■ **To do**:
Output the lines from all the rows below as one numbered list, leaving out any blank lines.

Collected data entries:

------------------------

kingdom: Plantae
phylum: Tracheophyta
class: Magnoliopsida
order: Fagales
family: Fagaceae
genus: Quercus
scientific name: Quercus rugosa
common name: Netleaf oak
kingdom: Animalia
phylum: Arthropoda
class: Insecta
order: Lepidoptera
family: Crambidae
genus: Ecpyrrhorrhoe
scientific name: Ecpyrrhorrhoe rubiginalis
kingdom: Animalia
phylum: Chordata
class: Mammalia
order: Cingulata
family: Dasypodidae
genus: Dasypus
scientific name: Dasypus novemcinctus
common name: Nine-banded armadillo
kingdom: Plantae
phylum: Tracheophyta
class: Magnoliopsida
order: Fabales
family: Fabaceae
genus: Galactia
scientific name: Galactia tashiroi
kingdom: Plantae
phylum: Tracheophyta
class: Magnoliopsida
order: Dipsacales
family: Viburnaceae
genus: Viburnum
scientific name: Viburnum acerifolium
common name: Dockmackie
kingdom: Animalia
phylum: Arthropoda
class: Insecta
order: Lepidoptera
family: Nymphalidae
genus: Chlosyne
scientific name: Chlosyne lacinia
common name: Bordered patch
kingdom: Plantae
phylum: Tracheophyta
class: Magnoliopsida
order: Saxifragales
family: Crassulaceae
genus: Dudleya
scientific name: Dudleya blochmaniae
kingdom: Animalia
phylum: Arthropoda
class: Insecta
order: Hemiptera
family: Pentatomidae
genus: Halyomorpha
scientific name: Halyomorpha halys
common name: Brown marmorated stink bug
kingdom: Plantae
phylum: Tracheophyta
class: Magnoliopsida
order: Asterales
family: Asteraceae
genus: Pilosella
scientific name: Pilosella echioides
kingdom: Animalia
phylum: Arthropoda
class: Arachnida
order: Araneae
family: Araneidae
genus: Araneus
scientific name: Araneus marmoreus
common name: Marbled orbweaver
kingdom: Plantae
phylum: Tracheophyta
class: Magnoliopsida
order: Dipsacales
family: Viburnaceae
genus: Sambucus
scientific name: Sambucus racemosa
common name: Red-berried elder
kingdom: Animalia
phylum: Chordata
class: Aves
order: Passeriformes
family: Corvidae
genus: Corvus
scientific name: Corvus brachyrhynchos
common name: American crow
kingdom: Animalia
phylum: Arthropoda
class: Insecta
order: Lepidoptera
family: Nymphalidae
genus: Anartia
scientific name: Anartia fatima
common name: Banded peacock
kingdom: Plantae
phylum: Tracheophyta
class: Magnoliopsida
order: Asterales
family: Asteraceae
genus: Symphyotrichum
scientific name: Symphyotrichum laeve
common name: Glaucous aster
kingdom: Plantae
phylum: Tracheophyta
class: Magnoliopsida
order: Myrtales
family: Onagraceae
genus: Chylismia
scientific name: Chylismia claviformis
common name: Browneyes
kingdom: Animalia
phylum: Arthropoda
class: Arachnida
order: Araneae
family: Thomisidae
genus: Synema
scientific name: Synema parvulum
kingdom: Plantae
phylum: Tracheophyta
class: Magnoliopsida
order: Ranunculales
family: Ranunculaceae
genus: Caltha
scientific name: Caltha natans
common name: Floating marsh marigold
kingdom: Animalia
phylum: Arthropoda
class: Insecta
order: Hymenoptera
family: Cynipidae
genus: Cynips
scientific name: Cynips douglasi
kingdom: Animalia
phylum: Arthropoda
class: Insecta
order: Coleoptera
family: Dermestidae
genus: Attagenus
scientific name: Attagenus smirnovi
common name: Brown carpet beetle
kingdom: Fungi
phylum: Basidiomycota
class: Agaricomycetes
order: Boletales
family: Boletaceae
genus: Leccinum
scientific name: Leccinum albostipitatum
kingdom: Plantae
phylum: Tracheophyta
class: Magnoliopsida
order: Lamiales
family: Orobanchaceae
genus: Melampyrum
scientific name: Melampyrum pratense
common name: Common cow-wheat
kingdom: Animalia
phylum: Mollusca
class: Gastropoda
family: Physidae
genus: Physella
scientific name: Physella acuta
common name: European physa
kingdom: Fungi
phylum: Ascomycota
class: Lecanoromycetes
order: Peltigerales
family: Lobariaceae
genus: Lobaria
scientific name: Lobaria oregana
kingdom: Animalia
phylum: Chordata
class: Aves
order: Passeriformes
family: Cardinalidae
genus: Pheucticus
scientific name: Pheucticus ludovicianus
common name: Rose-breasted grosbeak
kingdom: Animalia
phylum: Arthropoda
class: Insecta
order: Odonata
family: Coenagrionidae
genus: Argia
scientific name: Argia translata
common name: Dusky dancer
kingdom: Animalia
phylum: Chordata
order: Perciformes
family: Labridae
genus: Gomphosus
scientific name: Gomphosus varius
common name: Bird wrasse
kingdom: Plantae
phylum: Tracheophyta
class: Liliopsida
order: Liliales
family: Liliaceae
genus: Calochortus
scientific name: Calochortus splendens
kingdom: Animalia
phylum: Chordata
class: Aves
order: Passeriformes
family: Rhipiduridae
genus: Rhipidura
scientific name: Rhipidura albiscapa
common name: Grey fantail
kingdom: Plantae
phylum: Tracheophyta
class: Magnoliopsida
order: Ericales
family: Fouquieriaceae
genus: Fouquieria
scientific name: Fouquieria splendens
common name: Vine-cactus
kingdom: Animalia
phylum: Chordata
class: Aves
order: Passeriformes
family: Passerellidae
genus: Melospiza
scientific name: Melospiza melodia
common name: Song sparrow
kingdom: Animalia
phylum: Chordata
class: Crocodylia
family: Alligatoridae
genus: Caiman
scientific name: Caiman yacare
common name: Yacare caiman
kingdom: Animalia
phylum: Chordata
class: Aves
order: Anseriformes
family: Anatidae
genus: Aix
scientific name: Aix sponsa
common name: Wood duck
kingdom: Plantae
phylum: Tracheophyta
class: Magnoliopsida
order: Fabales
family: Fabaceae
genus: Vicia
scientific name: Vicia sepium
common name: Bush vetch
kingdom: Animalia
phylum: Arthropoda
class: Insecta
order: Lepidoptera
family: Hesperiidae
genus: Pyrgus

------------------------

■ **Solution to this task**:
1. kingdom: Plantae
2. phylum: Tracheophyta
3. class: Magnoliopsida
4. order: Fagales
5. family: Fagaceae
6. genus: Quercus
7. scientific name: Quercus rugosa
8. common name: Netleaf oak
9. kingdom: Animalia
10. phylum: Arthropoda
11. class: Insecta
12. order: Lepidoptera
13. family: Crambidae
14. genus: Ecpyrrhorrhoe
15. scientific name: Ecpyrrhorrhoe rubiginalis
16. kingdom: Animalia
17. phylum: Chordata
18. class: Mammalia
19. order: Cingulata
20. family: Dasypodidae
21. genus: Dasypus
22. scientific name: Dasypus novemcinctus
23. common name: Nine-banded armadillo
24. kingdom: Plantae
25. phylum: Tracheophyta
26. class: Magnoliopsida
27. order: Fabales
28. family: Fabaceae
29. genus: Galactia
30. scientific name: Galactia tashiroi
31. kingdom: Plantae
32. phylum: Tracheophyta
33. class: Magnoliopsida
34. order: Dipsacales
35. family: Viburnaceae
36. genus: Viburnum
37. scientific name: Viburnum acerifolium
38. common name: Dockmackie
39. kingdom: Animalia
40. phylum: Arthropoda
41. class: Insecta
42. order: Lepidoptera
43. family: Nymphalidae
44. genus: Chlosyne
45. scientific name: Chlosyne lacinia
46. common name: Bordered patch
47. kingdom: Plantae
48. phylum: Tracheophyta
49. class: Magnoliopsida
50. order: Saxifragales
51. family: Crassulaceae
52. genus: Dudleya
53. scientific name: Dudleya blochmaniae
54. kingdom: Animalia
55. phylum: Arthropoda
56. class: Insecta
57. order: Hemiptera
58. family: Pentatomidae
59. genus: Halyomorpha
60. scientific name: Halyomorpha halys
61. common name: Brown marmorated stink bug
62. kingdom: Plantae
63. phylum: Tracheophyta
64. class: Magnoliopsida
65. order: Asterales
66. family: Asteraceae
67. genus: Pilosella
68. scientific name: Pilosella echioides
69. kingdom: Animalia
70. phylum: Arthropoda
71. class: Arachnida
72. order: Araneae
73. family: Araneidae
74. genus: Araneus
75. scientific name: Araneus marmoreus
76. common name: Marbled orbweaver
77. kingdom: Plantae
78. phylum: Tracheophyta
79. class: Magnoliopsida
80. order: Dipsacales
81. family: Viburnaceae
82. genus: Sambucus
83. scientific name: Sambucus racemosa
84. common name: Red-berried elder
85. kingdom: Animalia
86. phylum: Chordata
87. class: Aves
88. order: Passeriformes
89. family: Corvidae
90. genus: Corvus
91. scientific name: Corvus brachyrhynchos
92. common name: American crow
93. kingdom: Animalia
94. phylum: Arthropoda
95. class: Insecta
96. order: Lepidoptera
97. family: Nymphalidae
98. genus: Anartia
99. scientific name: Anartia fatima
100. common name: Banded peacock
101. kingdom: Plantae
102. phylum: Tracheophyta
103. class: Magnoliopsida
104. order: Asterales
105. family: Asteraceae
106. genus: Symphyotrichum
107. scientific name: Symphyotrichum laeve
108. common name: Glaucous aster
109. kingdom: Plantae
110. phylum: Tracheophyta
111. class: Magnoliopsida
112. order: Myrtales
113. family: Onagraceae
114. genus: Chylismia
115. scientific name: Chylismia claviformis
116. common name: Browneyes
117. kingdom: Animalia
118. phylum: Arthropoda
119. class: Arachnida
120. order: Araneae
121. family: Thomisidae
122. genus: Synema
123. scientific name: Synema parvulum
124. kingdom: Plantae
125. phylum: Tracheophyta
126. class: Magnoliopsida
127. order: Ranunculales
128. family: Ranunculaceae
129. genus: Caltha
130. scientific name: Caltha natans
131. common name: Floating marsh marigold
132. kingdom: Animalia
133. phylum: Arthropoda
134. class: Insecta
135. order: Hymenoptera
136. family: Cynipidae
137. genus: Cynips
138. scientific name: Cynips douglasi
139. kingdom: Animalia
140. phylum: Arthropoda
141. class: Insecta
142. order: Coleoptera
143. family: Dermestidae
144. genus: Attagenus
145. scientific name: Attagenus smirnovi
146. common name: Brown carpet beetle
147. kingdom: Fungi
148. phylum: Basidiomycota
149. class: Agaricomycetes
150. order: Boletales
151. family: Boletaceae
152. genus: Leccinum
153. scientific name: Leccinum albostipitatum
154. kingdom: Plantae
155. phylum: Tracheophyta
156. class: Magnoliopsida
157. order: Lamiales
158. family: Orobanchaceae
159. genus: Melampyrum
160. scientific name: Melampyrum pratense
161. common name: Common cow-wheat
162. kingdom: Animalia
163. phylum: Mollusca
164. class: Gastropoda
165. family: Physidae
166. genus: Physella
167. scientific name: Physella acuta
168. common name: European physa
169. kingdom: Fungi
170. phylum: Ascomycota
171. class: Lecanoromycetes
172. order: Peltigerales
173. family: Lobariaceae
174. genus: Lobaria
175. scientific name: Lobaria oregana
176. kingdom: Animalia
177. phylum: Chordata
178. class: Aves
179. order: Passeriformes
180. family: Cardinalidae
181. genus: Pheucticus
182. scientific name: Pheucticus ludovicianus
183. common name: Rose-breasted grosbeak
184. kingdom: Animalia
185. phylum: Arthropoda
186. class: Insecta
187. order: Odonata
188. family: Coenagrionidae
189. genus: Argia
190. scientific name: Argia translata
191. common name: Dusky dancer
192. kingdom: Animalia
193. phylum: Chordata
194. order: Perciformes
195. family: Labridae
196. genus: Gomphosus
197. scientific name: Gomphosus varius
198. common name: Bird wrasse
199. kingdom: Plantae
200. phylum: Tracheophyta
201. class: Liliopsida
202. order: Liliales
203. family: Liliaceae
204. genus: Calochortus
205. scientific name: Calochortus splendens
206. kingdom: Animalia
207. phylum: Chordata
208. class: Aves
209. order: Passeriformes
210. family: Rhipiduridae
211. genus: Rhipidura
212. scientific name: Rhipidura albiscapa
213. common name: Grey fantail
214. kingdom: Plantae
215. phylum: Tracheophyta
216. class: Magnoliopsida
217. order: Ericales
218. family: Fouquieriaceae
219. genus: Fouquieria
220. scientific name: Fouquieria splendens
221. common name: Vine-cactus
222. kingdom: Animalia
223. phylum: Chordata
224. class: Aves
225. order: Passeriformes
226. family: Passerellidae
227. genus: Melospiza
228. scientific name: Melospiza melodia
229. common name: Song sparrow
230. kingdom: Animalia
231. phylum: Chordata
232. class: Crocodylia
233. family: Alligatoridae
234. genus: Caiman
235. scientific name: Caiman yacare
236. common name: Yacare caiman
237. kingdom: Animalia
238. phylum: Chordata
239. class: Aves
240. order: Anseriformes
241. family: Anatidae
242. genus: Aix
243. scientific name: Aix sponsa
244. common name: Wood duck
245. kingdom: Plantae
246. phylum: Tracheophyta
247. class: Magnoliopsida
248. order: Fabales
249. family: Fabaceae
250. genus: Vicia
251. scientific name: Vicia sepium
252. common name: Bush vetch
253. kingdom: Animalia
254. phylum: Arthropoda
255. class: Insecta
256. order: Lepidoptera
257. family: Hesperiidae
258. genus: Pyrgus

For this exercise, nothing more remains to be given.